I definitely just put my boxers on backwards.
haha now u have to piss out ur bum
Haha na a cat just ran under your car. Howd that happen?
Probably a woman cat. Doesnt think things through
Now would be a good time to set your alarm to pick me up from jail in the morning.
I got vodka in my stocking. Having an alcoholic mom has paid off.
No gym. Sooooo hung over. Just puked up the water I drank and it still has ice cubes in it.
If a Romanian girl's marriage isn't considered legal in the US then she's fair game right?

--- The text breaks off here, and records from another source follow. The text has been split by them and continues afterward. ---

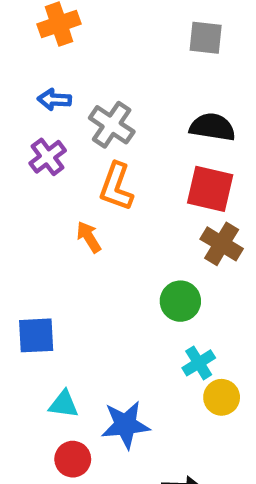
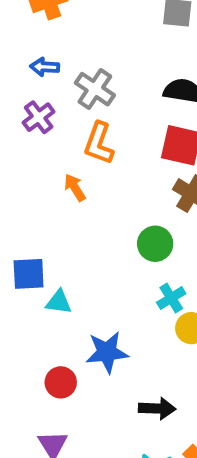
cyan triangle: (64, 404) -> (59, 302), moved

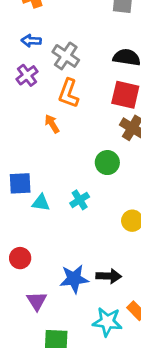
cyan cross: (171, 298) -> (80, 200), moved
blue star: (107, 352) -> (74, 279), moved
red circle: (61, 382) -> (20, 258), moved

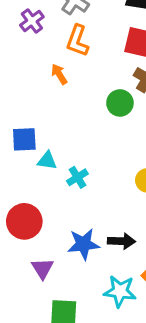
green circle: (107, 163) -> (120, 103), moved
cyan cross: (80, 200) -> (77, 177), moved
red circle: (20, 258) -> (24, 221), size x1.5

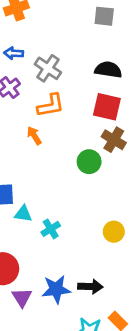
orange L-shape: (77, 41) -> (51, 105), turned -120
purple triangle: (43, 268) -> (22, 298), moved

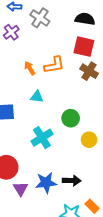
orange L-shape: (51, 105) -> (54, 65), moved
green circle: (89, 162) -> (71, 118), moved
cyan triangle: (23, 214) -> (37, 97), moved
cyan cross: (51, 229) -> (42, 138), size x1.5

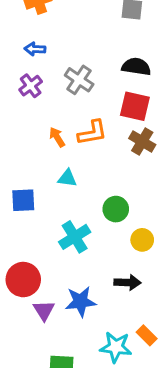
gray cross: (40, 18) -> (79, 80), moved
black arrow: (72, 181) -> (128, 282), moved

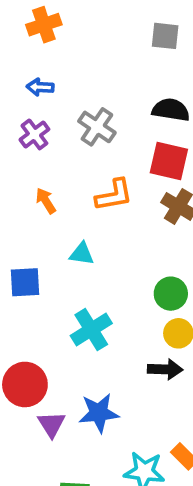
orange arrow: (57, 137) -> (46, 201), moved
green circle: (116, 209) -> (171, 294), moved
black arrow: (128, 282) -> (165, 369), moved

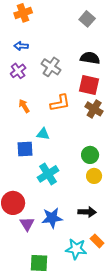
gray square: (165, 36) -> (87, 19), turned 35
blue square: (25, 282) -> (25, 149), moved
black arrow: (165, 369) -> (87, 212), moved

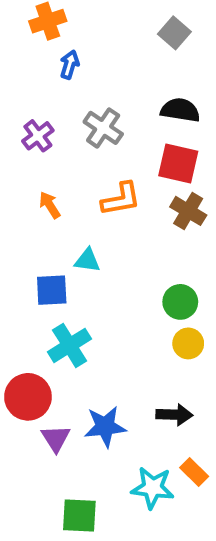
blue arrow: (21, 46) -> (70, 65), moved, turned 104
cyan cross: (48, 174) -> (70, 345), moved

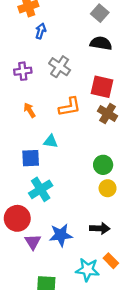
black semicircle: (180, 110) -> (101, 43), moved
purple cross: (38, 136) -> (23, 71), turned 30

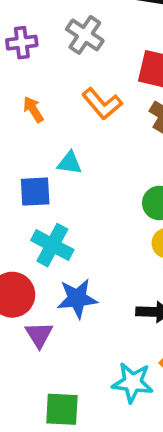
orange L-shape: (70, 107) -> (102, 104), turned 60
cyan cross: (41, 189) -> (52, 245), turned -30
blue star: (61, 235) -> (77, 299), moved

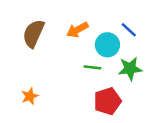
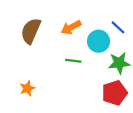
green line: (92, 67) -> (73, 61), moved
red pentagon: (107, 101) -> (115, 93), moved

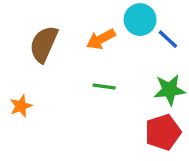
cyan circle: (99, 41) -> (140, 20), moved
orange star: (27, 88) -> (21, 106), moved

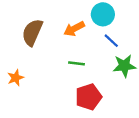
blue line: (168, 39) -> (111, 41), moved
red pentagon: (163, 132) -> (89, 97), moved

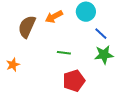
orange arrow: (74, 29) -> (54, 17), moved
blue line: (111, 41) -> (101, 34), moved

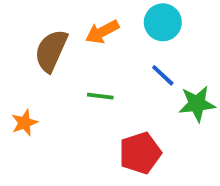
blue line: (101, 34) -> (163, 75), moved
green line: (64, 53) -> (100, 96), moved

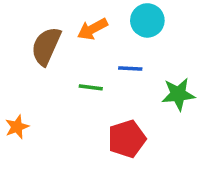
blue line: (163, 75) -> (130, 68), moved, turned -40
orange star: (25, 123) -> (17, 127), moved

Yeah I had to push her down the hallway to the hotel room in a luggage carrier. The guy at the desk told me goodluck
There's puke on my pillow. I'm still wearing my wedges. And I have a cab drivers number clutched in my fist.
I just realized I consumed seven different types of alcohol this weekend. And I'm only counting jungle juice as one of those. How the fuck did I not die?
I used a jello pudding cup as a shot chaser last night. I'm the Bill Cosby of alcoholics
btw telling the cab driver, that took you to your booty call that is now returning your wallet that you left in his cab, that you want to hug him is awkward
I can't tell if I'm still on the hangover from last night, or if I'm experiencing the one from tomorrow, because it was so powerful that it actually traveled back through time...
We had a One Night Stand 6 months ago but he just Facebook invited me to his wedding. Who the fuck does that.
YAY! I just removed my own stitches, and I'm only bleeding from one spot! on a related note, do you think a dishwasher will sterilize forceps and trauma shears?
Just threw up mid-poop. I can't drink like I used to.